To say things were tense would be an understatement.

Uni's brother had surrendered quietly enough, though he had objected when Uni handed over the much-contested gauntlets to Þrúðr. The pair said some words, stiff and formal, and when they were done, Þrúðr was crying, though she wasn't sad, exactly. Just . . . crying.

"Annulment," Lain had explained. He was sitting on one of the weird hexagonal columns of rock, cigarette hanging out of his mouth, looking damp and miserable. Which, good. He kind of deserved.

At least it wasn't raining anymore. Þrúðr had fixed that, lifting Mjölnir to the sky. Her brother—the one who wasn't catatonic—had been horrified, and the þursar hadn't been much better. But all Þrúðr had done was hold the hammer up, hands cupped just beneath the head.
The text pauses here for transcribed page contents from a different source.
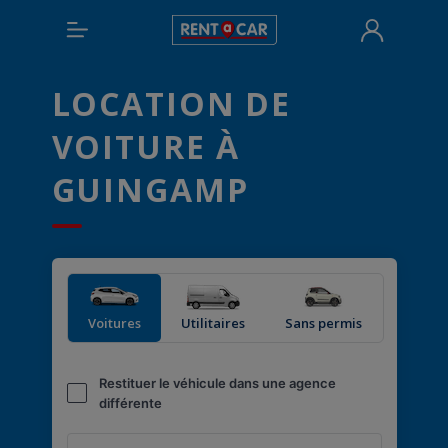
LOCATION DE
VOITURE À
GUINGAMP
Voitures
Utilitaires
Sans permis
Restituer le véhicule dans une agence
différente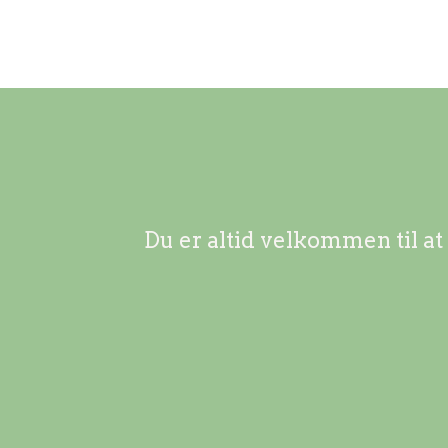
Du er altid velkommen til at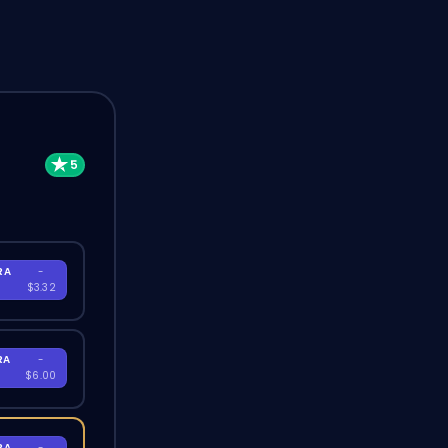
RA
-
$3.32
RA
-
$6.00
RA
-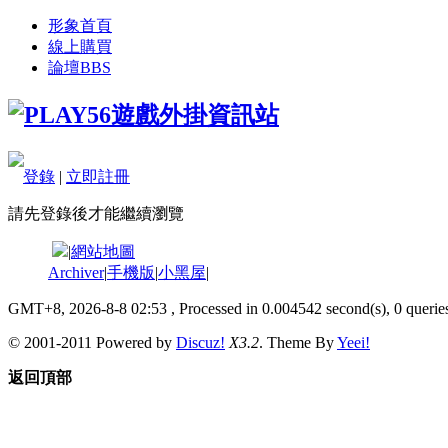
形象首頁
線上購買
論壇
BBS
登錄
|
立即註冊
請先登錄後才能繼續瀏覽
|
網站地圖
Archiver
|
手機版
|
小黑屋
|
GMT+8, 2026-8-8 02:53
, Processed in 0.004542 second(s), 0 queries
© 2001-2011 Powered by
Discuz!
X3.2
. Theme By
Yeei!
返回頂部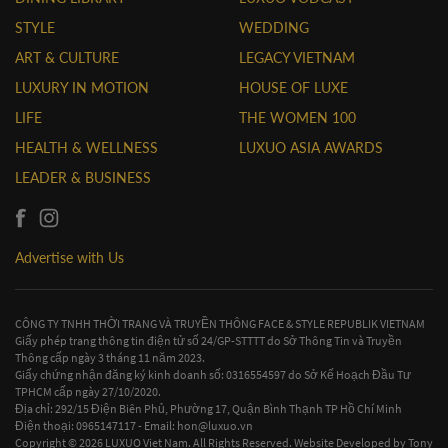
STYLE
WEDDING
ART & CULTURE
LEGACY VIETNAM
LUXURY IN MOTION
HOUSE OF LUXE
LIFE
THE WOMEN 100
HEALTH & WELLNESS
LUXUO ASIA AWARDS
LEADER & BUSINESS
Advertise with Us
CÔNG TY TNHH THỜI TRANG VÀ TRUYỀN THÔNG FACE & STYLE REPUBLIK VIETNAM
Giấy phép trang thông tin điện tử số 24/GP-STTTT do Sở Thông Tin và Truyền
Thông cấp ngày 3 tháng 11 năm 2023.
Giấy chứng nhận đăng ký kinh doanh số: 0316554597 do Sở Kế Hoạch Đầu Tư
TPHCM cấp ngày 27/10/2020.
Địa chỉ: 292/15 Điện Biên Phủ, Phường 17, Quận Bình Thạnh TP Hồ Chí Minh
Điện thoại: 0965147117 - Email:
hon@luxuo.vn
Copyright © 2026 LUXUO Viet Nam. All Rights Reserved. Website Developed by
Tony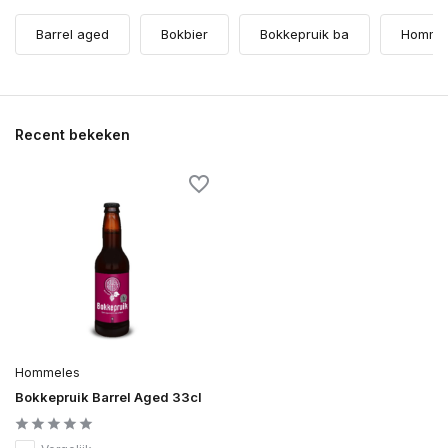
Barrel aged
Bokbier
Bokkepruik ba
Homme
Recent bekeken
Hommeles
Bokkepruik Barrel Aged 33cl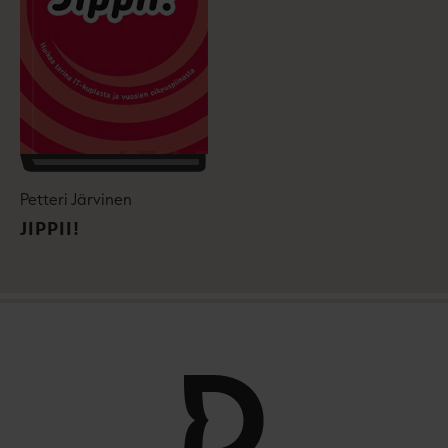
Petteri Järvinen
JIPPII!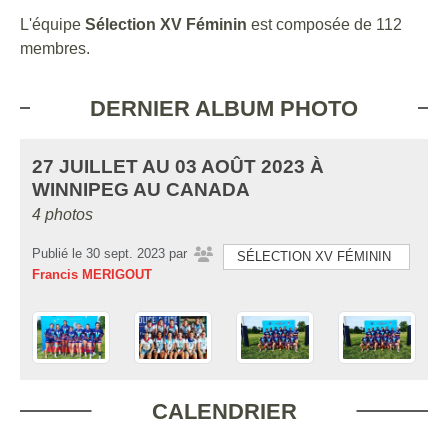
L'équipe
Sélection XV Féminin
est composée de 112
membres.
DERNIER ALBUM PHOTO
27 JUILLET AU 03 AOÛT 2023 À
WINNIPEG AU CANADA
4 photos
Publié le
30 sept. 2023
par
SÉLECTION XV FÉMININ
Francis MERIGOUT
CALENDRIER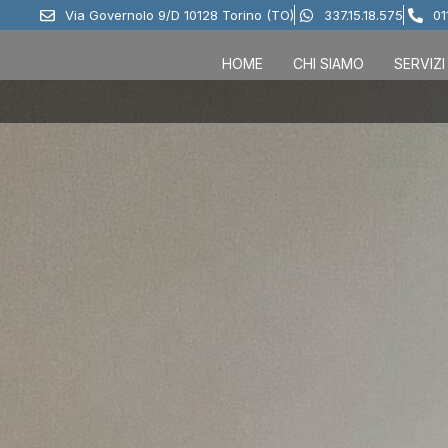
Via Governolo 9/D 10128 Torino (TO)
337.15.18.575
01
HOME
CHI SIAMO
SERVIZI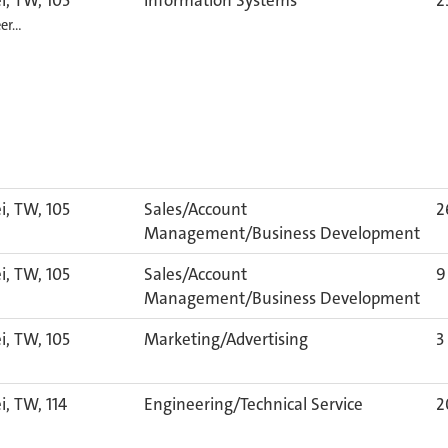
i, TW, 105
Information Systems
2
er…
i, TW, 105
Sales/Account
2
Management/Business Development
i, TW, 105
Sales/Account
9
Management/Business Development
i, TW, 105
Marketing/Advertising
3
i, TW, 114
Engineering/Technical Service
2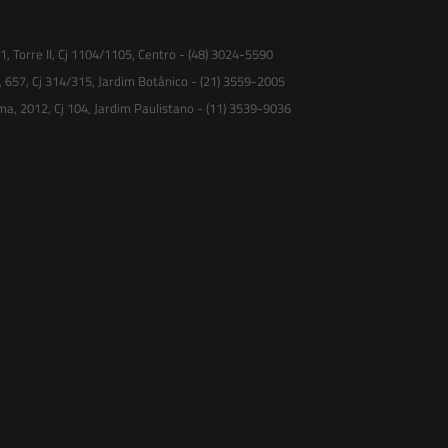
 Torre II, Cj 1104/1105, Centro - (48) 3024-5590
, 657, Cj 314/315, Jardim Botânico - (21) 3559-2005
ma, 2012, Cj 104, Jardim Paulistano - (11) 3539-9036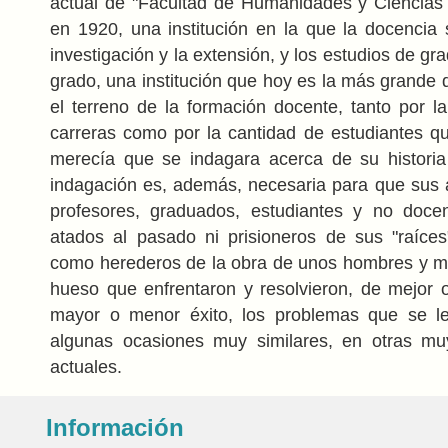
actual de "Facultad de Humanidades y Ciencias
en 1920, una institución en la que la docencia s
investigación y la extensión, y los estudios de gr
grado, una institución que hoy es la más grande 
el terreno de la formación docente, tanto por l
carreras como por la cantidad de estudiantes qu
merecía que se indagara acerca de su historia 
indagación es, además, necesaria para que sus a
profesores, graduados, estudiantes y no docen
atados al pasado ni prisioneros de sus "raíces"
como herederos de la obra de unos hombres y m
hueso que enfrentaron y resolvieron, de mejor
mayor o menor éxito, los problemas que se le
algunas ocasiones muy similares, en otras muy
actuales.
Información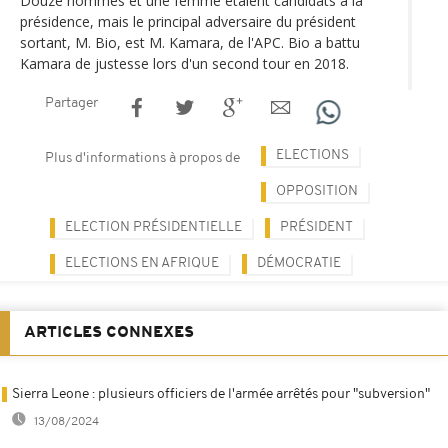
Douze hommes et une femme étaient candidats à la
présidence, mais le principal adversaire du président
sortant, M. Bio, est M. Kamara, de l'APC. Bio a battu
Kamara de justesse lors d'un second tour en 2018.
Partager
ELECTIONS
Plus d'informations à propos de
OPPOSITION
ELECTION PRÉSIDENTIELLE
PRÉSIDENT
ELECTIONS EN AFRIQUE
DÉMOCRATIE
ARTICLES CONNEXES
Sierra Leone : plusieurs officiers de l'armée arrêtés pour "subversion"
13/08/2024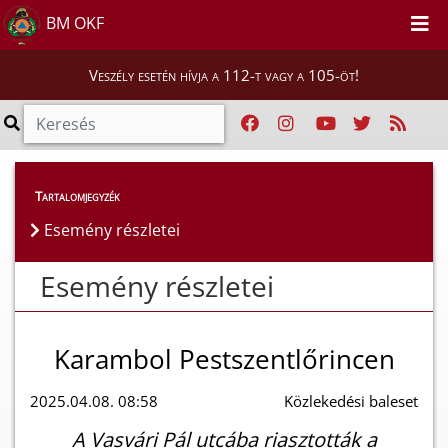
BM OKF
Veszély esetén hívja a 112-t vagy a 105-öt!
Esemény részletei
Tartalomjegyzék
Esemény részletei
Esemény részletei
Karambol Pestszentlőrincen
2025.04.08. 08:58
Közlekedési baleset
A Vasvári Pál utcába riasztották a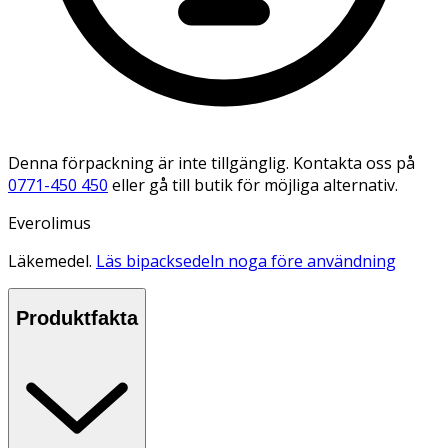
Denna förpackning är inte tillgänglig. Kontakta oss på
0771-450 450
eller gå till butik för möjliga alternativ.
Everolimus
Läkemedel.
Läs bipacksedeln noga före användning
Produktfakta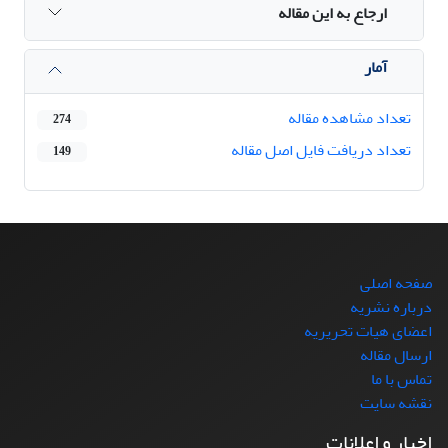
ارجاع به این مقاله
آمار
تعداد مشاهده مقاله
274
تعداد دریافت فایل اصل مقاله
149
صفحه اصلی
درباره نشریه
اعضای هیات تحریریه
ارسال مقاله
تماس با ما
نقشه سایت
اخبار و اعلانات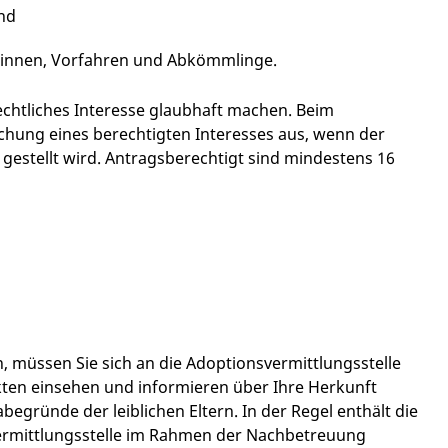
und
rinnen, Vorfahren und Abkömmlinge.
echtliches Interesse glaubhaft machen.
Beim
chung eines berechtigten Interesses aus, wenn der
estellt wird. Antragsberechtigt sind mindestens 16
 müssen Sie sich an die Adoptionsvermittlungsstelle
 Akten einsehen und informieren über Ihre Herkunft
egründe der leiblichen Eltern. In der Regel enthält die
vermittlungsstelle im Rahmen der Nachbetreuung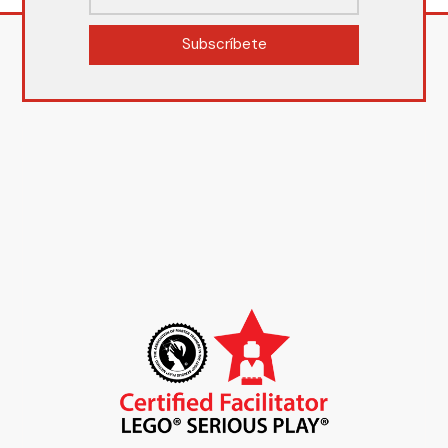
Subscríbete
Then the rain had stopped, and the clouds had cleared, and Sigmund had been left squinting against the glare of sun on wet-dark stone, stinking of damp sheep.

When Uni finished setting up his teleporting fence, everyone clustered around inside.

"What about the Bleed?" it'd occurred to Sigmund to ask. Wedged in between Lain on one side and Valdís on the other, wet feathers tickling his nose.

Lain shrugged, unlit cigarette dancing between the stitches in his lip like a sulky teen. "Mjölnir's gone. It'll close by itself."

"Yeah, but . . . the people?" Sigmund had never been to Bowral before. He suspected he wouldn't be hurrying back.

"Few fights, maybe." Lain didn't seem particularly concerned. Just tired, all tattered feathers and ashen skin. Even the glow of his tattoo seemed dull and faded out. "Bit of sledging on the pitch."

Sigmund didn't like it. But there were a lot of things he wasn't liking about today. This was not very close to the top of the list.

Somewhere over the other side of the crowd, Uni hit a button, and Sigmund felt his stomach drop and his vision flare.

When the world came back, everything was dark, and Sigmund was being held upright by Lain's big, hot claws. In the distance, giant glowing mushrooms waved in the darkness.

After that, it was all over bar the shouting.

* * *

"But seriously did you even fucking have a plan?"

Later. Uni—who'd turned out to be a pretty nice guy—had put the pair of them up in a room in his dad's mansion. The rest of the þursar were outside, making camp. Þrúðr and Magni and Móði had vanished down a corridor shortly after they'd teleported in, and Sigmund hadn't seen them since.

He had taken a hot shower, because apparently the dvergar had the same indoor plumbing Ásgarðr did. His clothes were currently drying in a small room sort of like a dry sauna that seemed designed for exactly that purpose.

His phone hadn't made it. Water had gotten into the case, turning it into a very expensive paperweight before they'd even gotten out of the Bleed. Sigmund had panicked for exactly half a second before realizing Lain probably shat new phones twice a day, so whatever.

Lain, who was currently sitting on a low table with a towel over his chipped and healing horns, scowling. And Sigmund, standing not three feet away, whose own towel was wrapped around his waist.